Originally Posted by
gbrice75
There's no rule that says you're only "supposed" to eat carbs at the times you stated. Alot of people do this because:
a) insulin sensitivity is heightened after a fast (sleeping all night), so 1st meal of the day is a good time to consume carbs
b) pre-workout - many people are able to lift with greater intensity when they fuel their workout
c) post-workout - nutrient uptake after an intense workout is heightened, and carbs will cause your body to release more insulin, which in turn shuttles nutrients into your cells, creating an anabolic environment.

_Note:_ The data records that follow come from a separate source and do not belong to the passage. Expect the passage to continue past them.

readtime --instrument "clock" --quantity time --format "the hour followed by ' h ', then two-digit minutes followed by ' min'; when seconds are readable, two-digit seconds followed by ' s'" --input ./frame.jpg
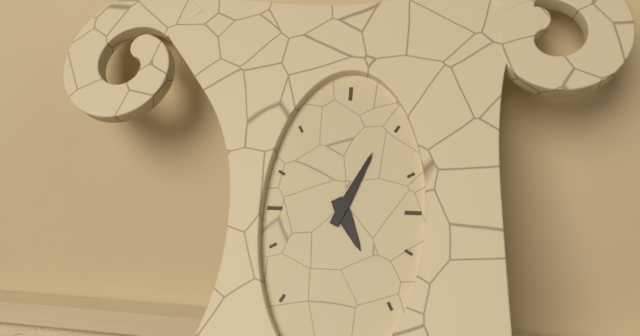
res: 5 h 04 min
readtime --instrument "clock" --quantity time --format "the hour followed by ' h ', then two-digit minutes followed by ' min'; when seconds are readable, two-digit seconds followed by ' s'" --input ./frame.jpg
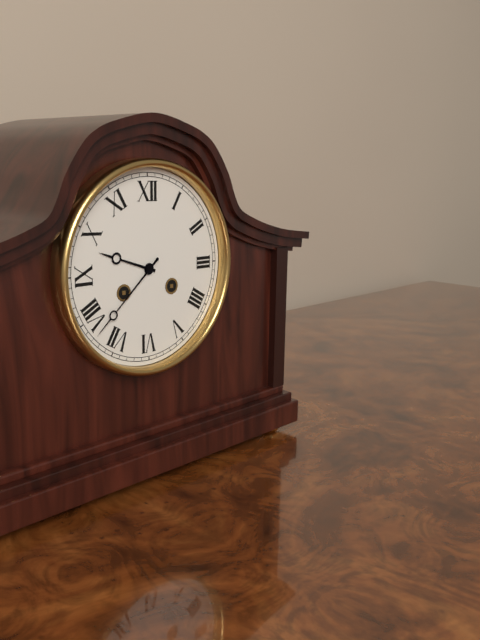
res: 9 h 38 min
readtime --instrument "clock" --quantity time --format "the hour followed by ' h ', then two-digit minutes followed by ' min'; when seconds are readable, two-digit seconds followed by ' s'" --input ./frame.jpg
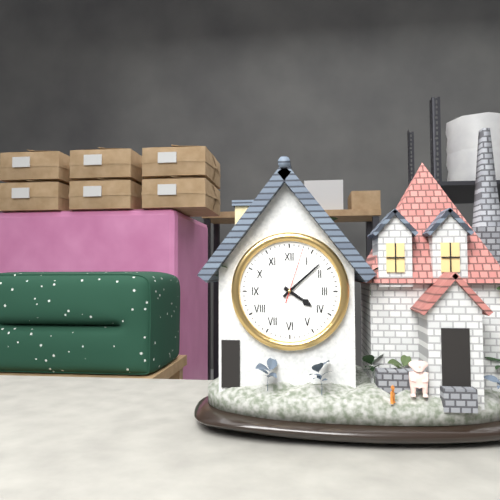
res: 4 h 08 min 03 s
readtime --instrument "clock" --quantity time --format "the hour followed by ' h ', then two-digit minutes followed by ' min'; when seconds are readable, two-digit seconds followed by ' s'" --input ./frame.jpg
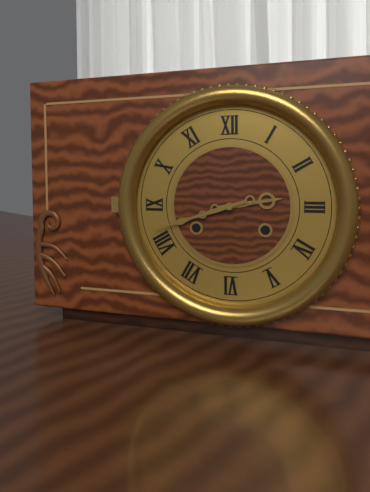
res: 2 h 42 min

This doesn't mean carbs are bad any other time. It all depends on your goals, and how your body reacts to carbs. I know that when I go about 200g/day or so, I get bloated and gassy. I don't generally do well on a high carb diet, so I do keep them focused around my workout window.
Broccoli/greens are great to eat with your proteins during meals without starchy carbs (AND with). Greens are not a substantial source of calories as you mentioned, but that's not the point of eating them. What they DO provide is tons of fiber (filling and regulates your bowels) and all kinds of vitamins, anti-oxidants and nutrients.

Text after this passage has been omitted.